Regardless of infection, Gordon will be isolating herself for three weeks once she gets home.

“I won't be coming back straight to the heart of any community,” she said. “I won't be going into huge groups of people and I won't be going to my place of employ for 21 days. I am taking all precautions. I can't even travel within BC when I am home. I am going to be in one place and if I want to travel, I have to discuss it with them even if I am going to be driving in my own truck.”

“Everyone should feel very safe because we are paying very close attention to these things,” she said.

When Gordon gets into the thick of it on the ground in Sierra Leone, she will be administering direct patient care to people infected with Ebola. Preparation training is taking place in Madrid before she makes the final flight to West Africa.

“There is no cure right now, so the treatment is directed at symptoms,” she said. “The symptoms are vast, so there is going to be a lot of providing intravenous fluids, pain medications and treating each of the specific symptoms, whether it is gastrointestinal stuff like vomiting and diarrhea or bleeding.”

While treating patients, Gordon will be sealed into a water tight suit in extremely hot weather to prevent health care workers from contracting the hemorrhagic disease. This includes a trained observer who watches the process of entering and exiting the isolation area, just to make sure no procedures are missed or forgotten.
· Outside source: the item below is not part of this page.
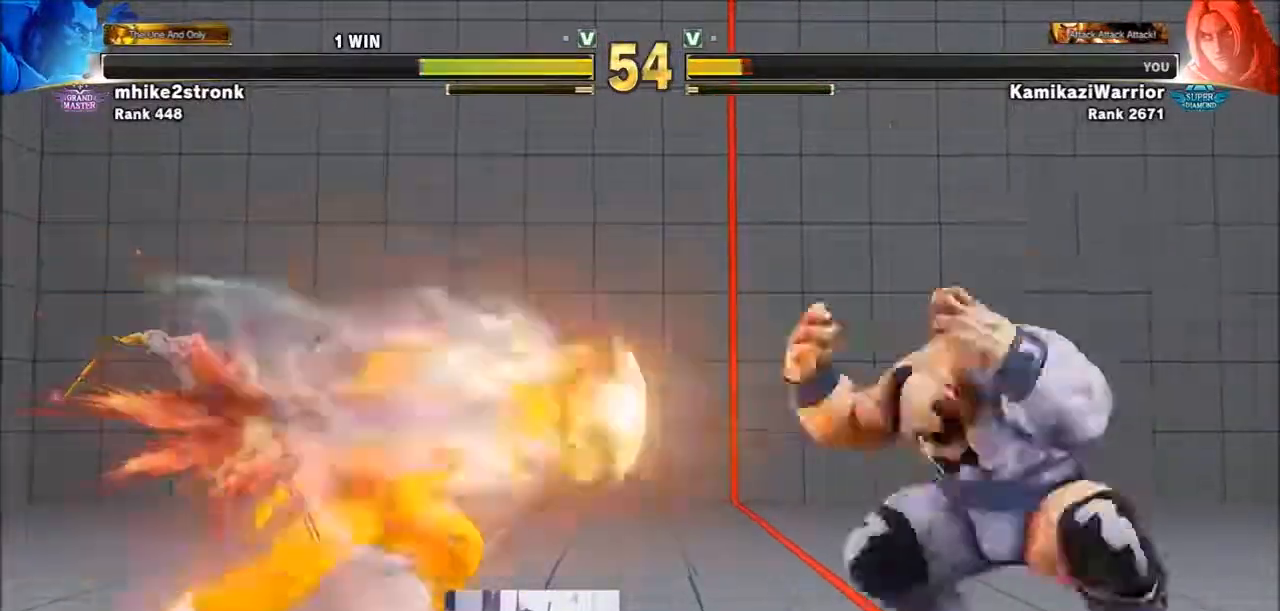
{"buttons": [], "left_stick": "left", "events": [[17, "R1", "up"], [17, "TRIANGLE", "up"], [50, "R1", "down"], [50, "TRIANGLE", "down"], [200, "R1", "up"], [200, "TRIANGLE", "up"], [400, "left_stick", "left"]]}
“You are pretty much in a roaster out there,” she said, adding that medical professionals have limited time with patients every day because it is so hot. “When you go into the isolation area where the infected patients are and decontaminate when you come out, those steps have to be so meticulous.”

Prevention is a large part of the fight against Ebola in West Africa and although she won't be involved in that aspect of treatment, Gordon says she understands how important it is and the support it provides

patients and the work she does.

“As you can imagine, when someone comes to the treatment centre and is admitted, you've got family members who are watching their loved one go into the isolation area where they can't go and just figuring out what to do with kids who have a parent that is sick,” she said. “There are just so many facets to it aside from the direct patient care. Everyone works together and does whatever they can to help everyone else.”

Being able to contribute to the treatment of the Ebola virus is something that Gordon sees as a privilege and it wasn't the first time she was set to help out in West Africa.

“I know it sounds hokey, but it really is,” she laughed, adding that it feels good to know that will be making a difference in people's lives. “I feel so fortunate to have anything to offer to help. There are so many bad things in the world that we can't touch and we can't have any affect on.  It feels really good to know that there is something I can do that will be helpful.”

Gordon was originally scheduled to head to Guinea last April, but the trip was cancelled because it seemed that the outbreak was on its way to be contained. The call came for her to join another trip to the disease-ridden region back in July.